The solution is to place the vertex coordinate vectors in the matrix columns i.e.

```
M = [v_0, v_1, ..., v_n] = [[x_0, x_1, ...., x_n],
[y_0, y_1, ...., y_n],
[z_0, y_1, ...., y_n],
[ 1 , 1 , ...., 1 ]]
```

Note that we are using homogenous coordinates, hence vectors need to be 4 dimensional where the first three elements are the coordinates (x,y,z), and the fourth is either 1 (if we are multiplying position vectors) or 0 if they are directional vectors (e.g. normals, however, certain considerations need to be taken in if they are directional unit vectors).

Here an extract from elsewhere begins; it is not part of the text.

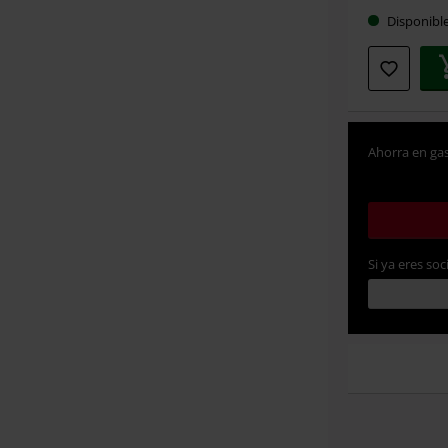
Disponibl
Ahorra en gas
Si ya eres soc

So the datablock for M could be constructed as:

```
M = np.ones([4, len(obj.data.vertices)], dtype=np.float32)
```

And the columns could be filled in some manor e.g. a possible simple solution is:

```
for i in len(obj.data.vertices):
M[0:3, i] = obj.data.vertices[i]
```

Note, there are many ways to fill the 2D array and you might be able to make a better solution (fyi mine may not work as i didn’t test it). For example, your current ‘coords’ array could be transposed and appended with a 4:th row filled with ones, something like:

```
M[0:3,:] = coords.T
```

I’m pretty sure above would yield correct result, and i think is more efficient compared to the same solution below (my knowledge of numpy data views is limited):

```
M[0:3,:] = np.transpose(coords)
```

Finally, to multiply the data you just use:

```
world_coords = np.matmul(obj.matrix_world, M)
```

which will give you the coordinates in world space as defined by the 4x4 matrix: ‘obj.matrix_world’

in the same format as M i.e.

```
world_coords = [v_0, v_1, ... , v_n]
```

To get the i:th 3D coordinate vector just do:

```
v_i = world_coords[0:3, i]
```

From here i think i hinted at a solution to your current problem, so depending on your next step you could remove the fourth row, creating a 3xn matrix/array. If you need to apply more transformations after modifying the data, keeping the fourth dimension could be preferable as 4x4 transformations could be applied without modyfying the array once again, and could be more efficient. I’m unsure of the extent of the performance gains if numpy is only used to transform the data, as the gain would probably be related to how efficient you can get a matrix on the form of M.